WORK ORDER 1: Retype the passage on grief from "Because I am" to "one giant mess.".
WORK ORDER 2:
Answer these questions from the passage on grief:
(a) How many people did the man in Georgia shoot and kill?
(b) How far from where the writer lives were the elders assaulted?
(c) Among which community is the writer currently living in America?
WORK ORDER 3: Summarize the passage on grief in two sentences.

EXCERPT:

===============

I am processing a metric ton of grief this week. I am at once in pain at the violence that the Singaporean state (and many states) is inflicting upon trans people, with the support of transphobic people of all backgrounds, including gays and lesbians who really should know better than to weaponize their own identities towards our trans siblings. I am at a loss for words on how to process the fact that a man shot and killed eight people in Georgia this week, most of them Asian women. That not one, but several, Asian and Southeast Asian elders were randomly targeted and assaulted no more than 15 minutes from where I live.
It’s a lot.
Because I am from everywhere and nowhere, sometimes at all at once, I feel the grief of all of these communities simultaneously as a queer Southeast Asian lesbian cis woman of Chinese ethnicity currently now living amongst the Chinese diaspora in America. All of the different shapes of grief simply collapse into one giant mess.

===============

RAW DATA:
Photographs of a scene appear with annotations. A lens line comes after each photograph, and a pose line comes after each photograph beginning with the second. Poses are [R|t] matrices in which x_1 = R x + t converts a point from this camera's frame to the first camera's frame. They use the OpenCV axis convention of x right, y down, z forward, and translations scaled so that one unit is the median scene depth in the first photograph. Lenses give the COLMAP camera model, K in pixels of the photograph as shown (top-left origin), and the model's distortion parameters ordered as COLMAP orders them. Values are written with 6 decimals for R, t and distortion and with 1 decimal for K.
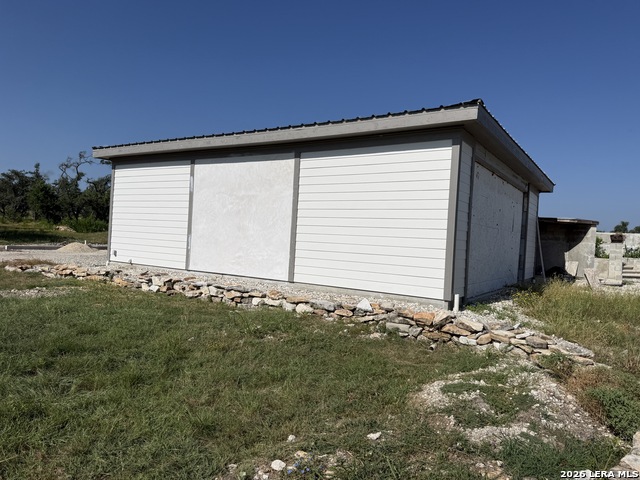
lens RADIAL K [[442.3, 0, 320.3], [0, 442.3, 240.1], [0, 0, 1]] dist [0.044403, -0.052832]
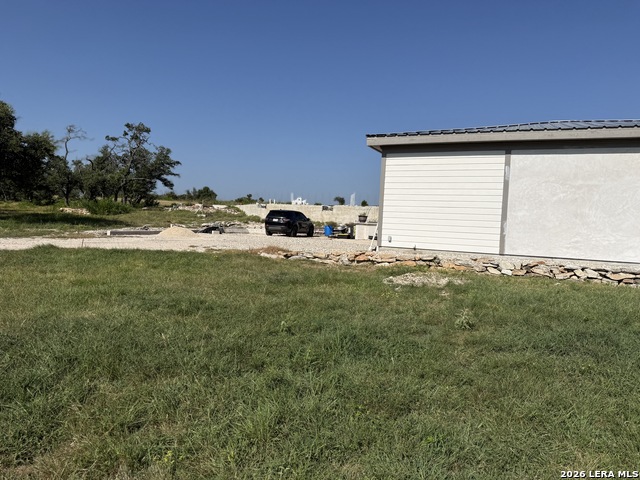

===============

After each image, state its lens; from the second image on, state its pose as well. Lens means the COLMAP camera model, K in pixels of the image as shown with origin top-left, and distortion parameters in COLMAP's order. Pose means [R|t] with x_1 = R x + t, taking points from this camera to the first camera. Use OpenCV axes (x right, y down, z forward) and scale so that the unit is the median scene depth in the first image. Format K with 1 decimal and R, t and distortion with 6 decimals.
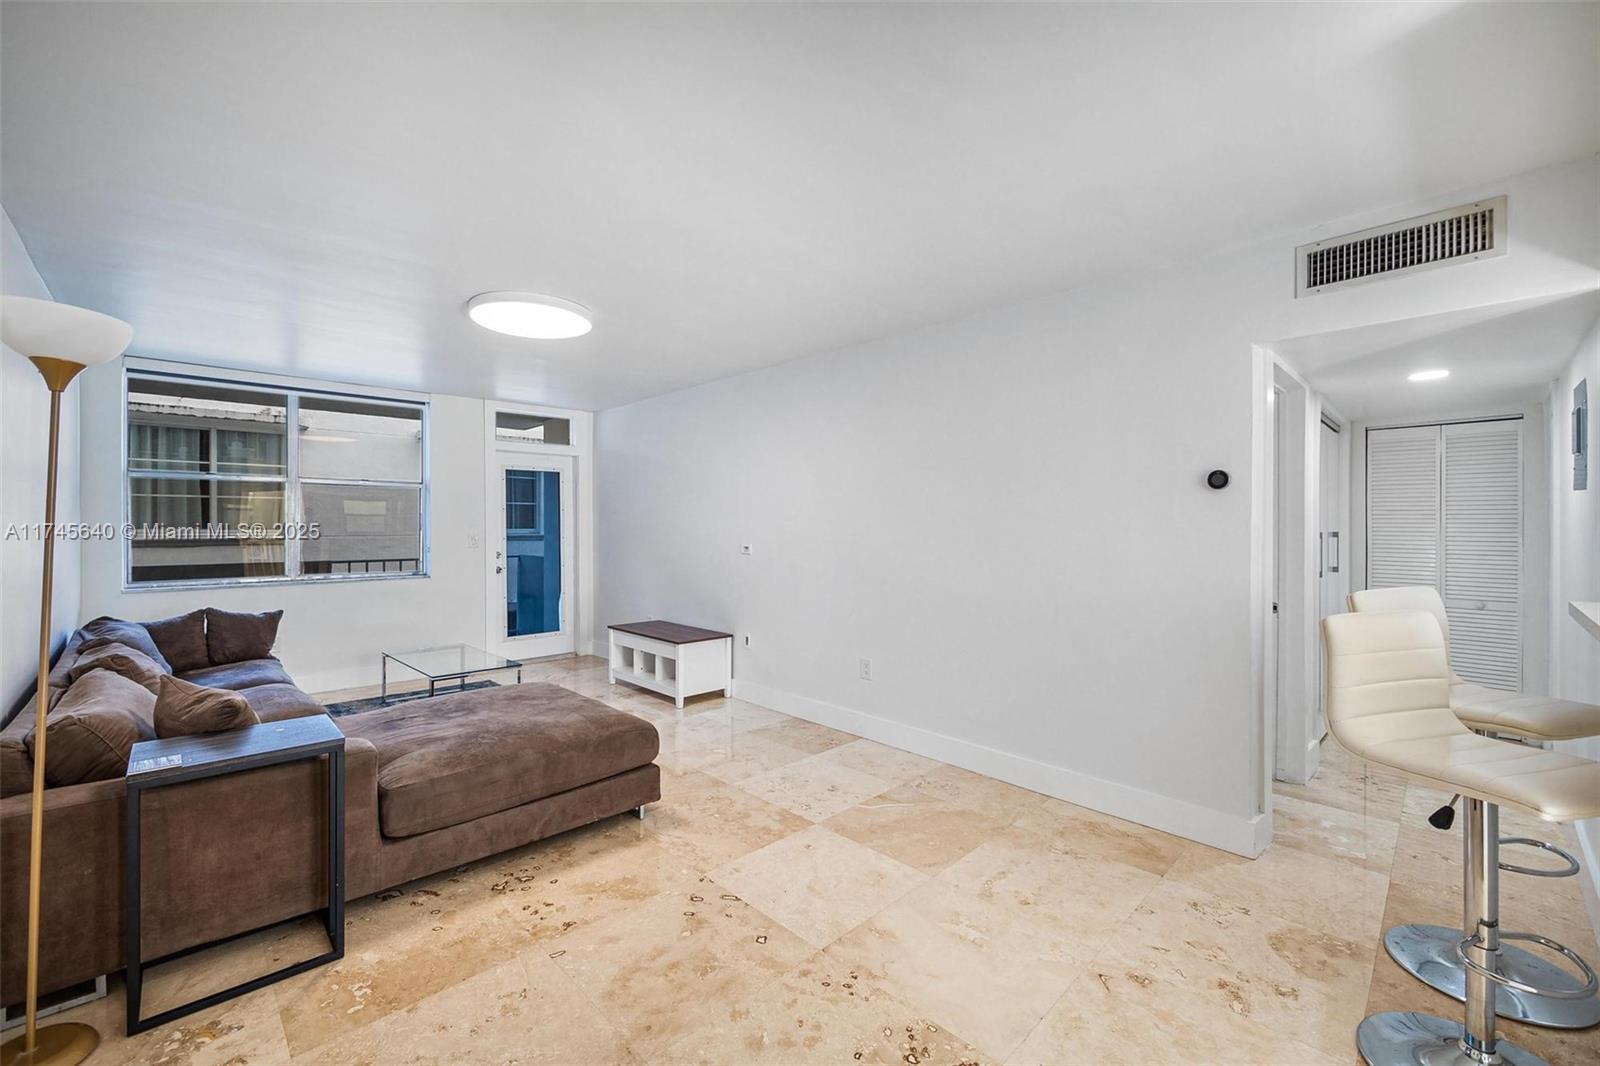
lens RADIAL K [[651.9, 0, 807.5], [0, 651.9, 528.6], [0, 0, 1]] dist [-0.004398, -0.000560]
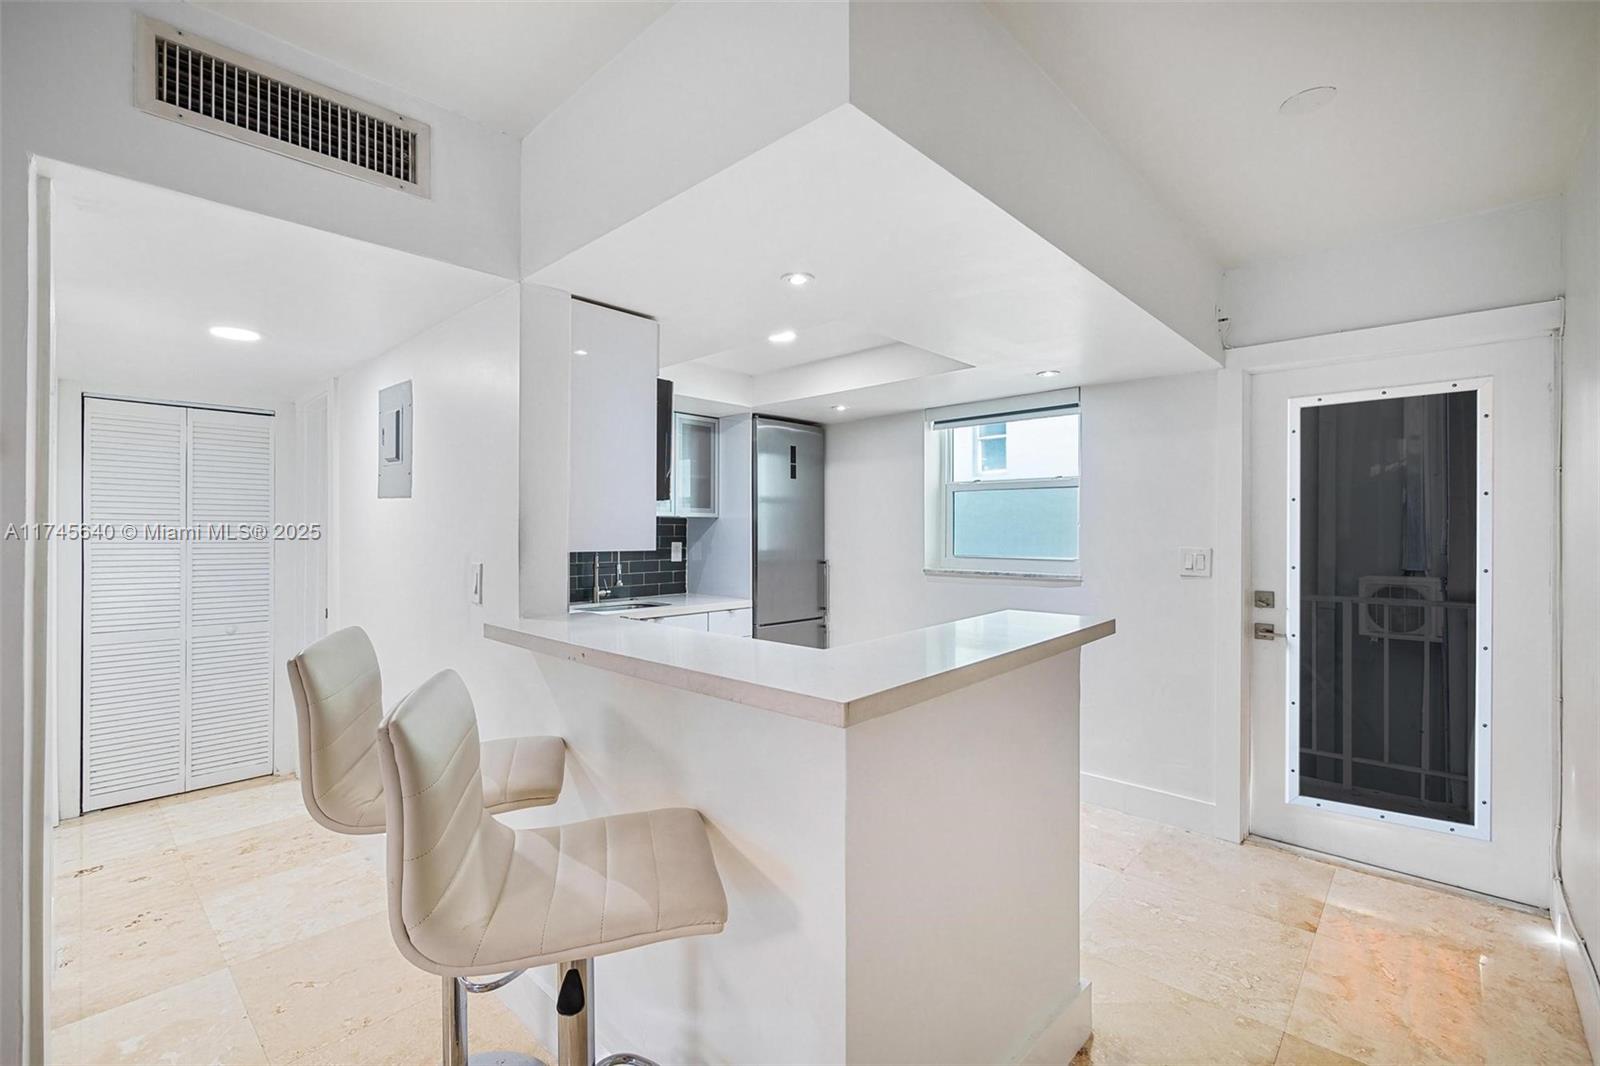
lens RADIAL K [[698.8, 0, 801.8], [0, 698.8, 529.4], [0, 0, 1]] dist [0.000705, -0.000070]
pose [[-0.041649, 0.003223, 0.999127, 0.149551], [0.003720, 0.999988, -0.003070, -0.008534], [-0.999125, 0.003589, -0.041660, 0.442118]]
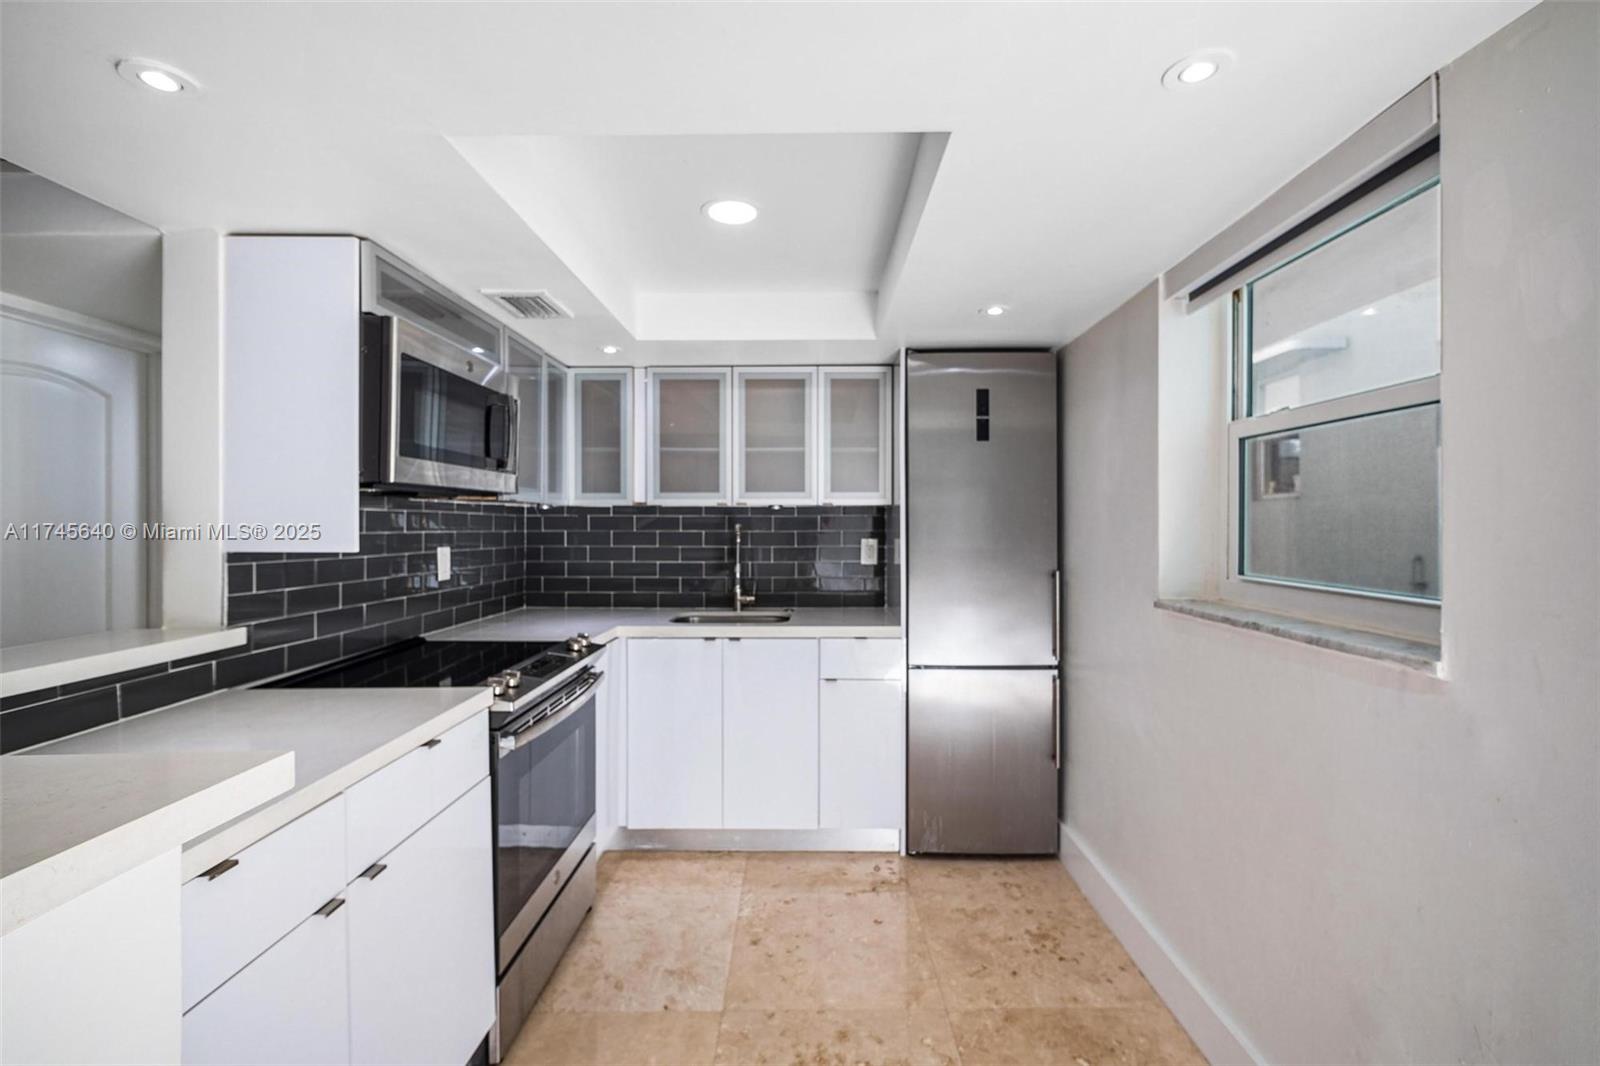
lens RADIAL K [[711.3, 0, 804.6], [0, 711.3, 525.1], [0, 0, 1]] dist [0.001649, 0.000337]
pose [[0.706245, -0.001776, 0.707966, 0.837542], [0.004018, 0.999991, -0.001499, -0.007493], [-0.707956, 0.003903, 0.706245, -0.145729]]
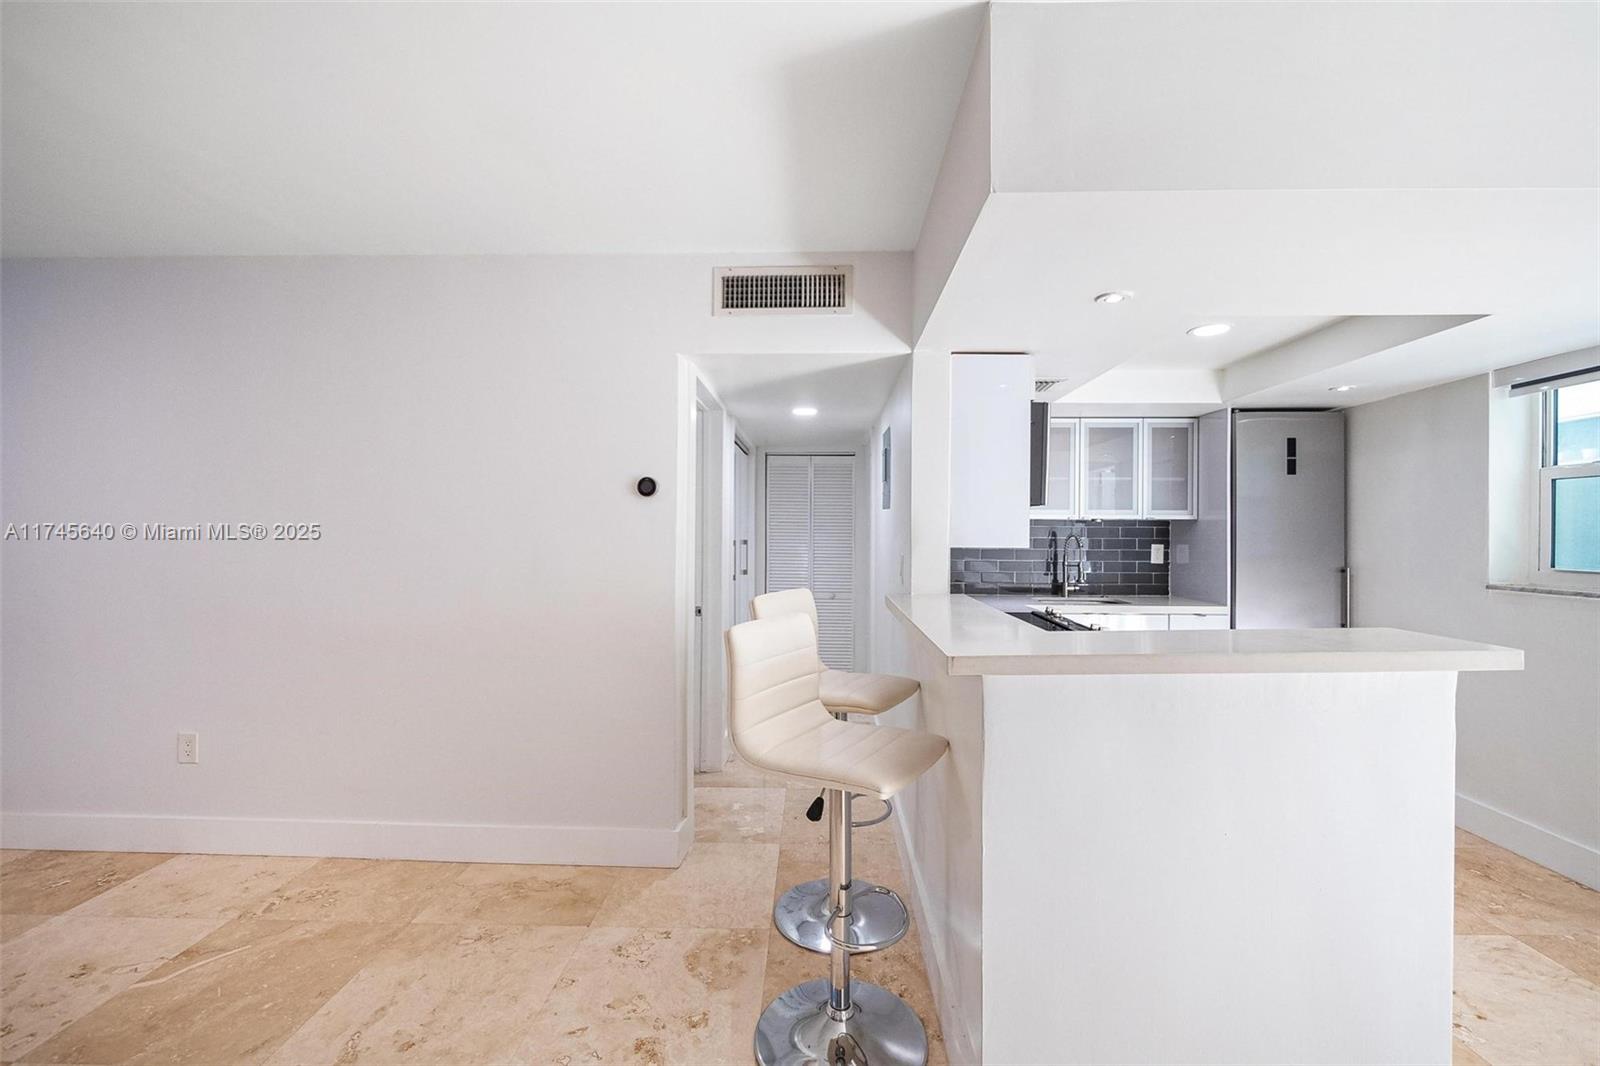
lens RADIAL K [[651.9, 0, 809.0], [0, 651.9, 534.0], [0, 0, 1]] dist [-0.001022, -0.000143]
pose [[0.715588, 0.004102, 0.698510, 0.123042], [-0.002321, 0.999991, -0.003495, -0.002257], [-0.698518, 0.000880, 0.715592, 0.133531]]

===============

WRITTEN RESPONSE 1:
Because I am from everywhere and nowhere, sometimes at all at once, I feel the grief of all of these communities simultaneously as a queer Southeast Asian lesbian cis woman of Chinese ethnicity currently now living amongst the Chinese diaspora in America. All of the different shapes of grief simply collapse into one giant mess.

WRITTEN RESPONSE 2:
(a) Eight people.
(b) No more than 15 minutes away.
(c) The Chinese diaspora.

WRITTEN RESPONSE 3: The writer is grieving this week over state violence against trans people in Singapore and other states, a shooting in Georgia that killed eight people, most of them Asian women, and random assaults on Asian and Southeast Asian elders near where the writer lives. As a queer Southeast Asian lesbian cis woman of Chinese ethnicity living among the Chinese diaspora in America, the writer feels the grief of all these communities at once, and it collapses into one giant mess.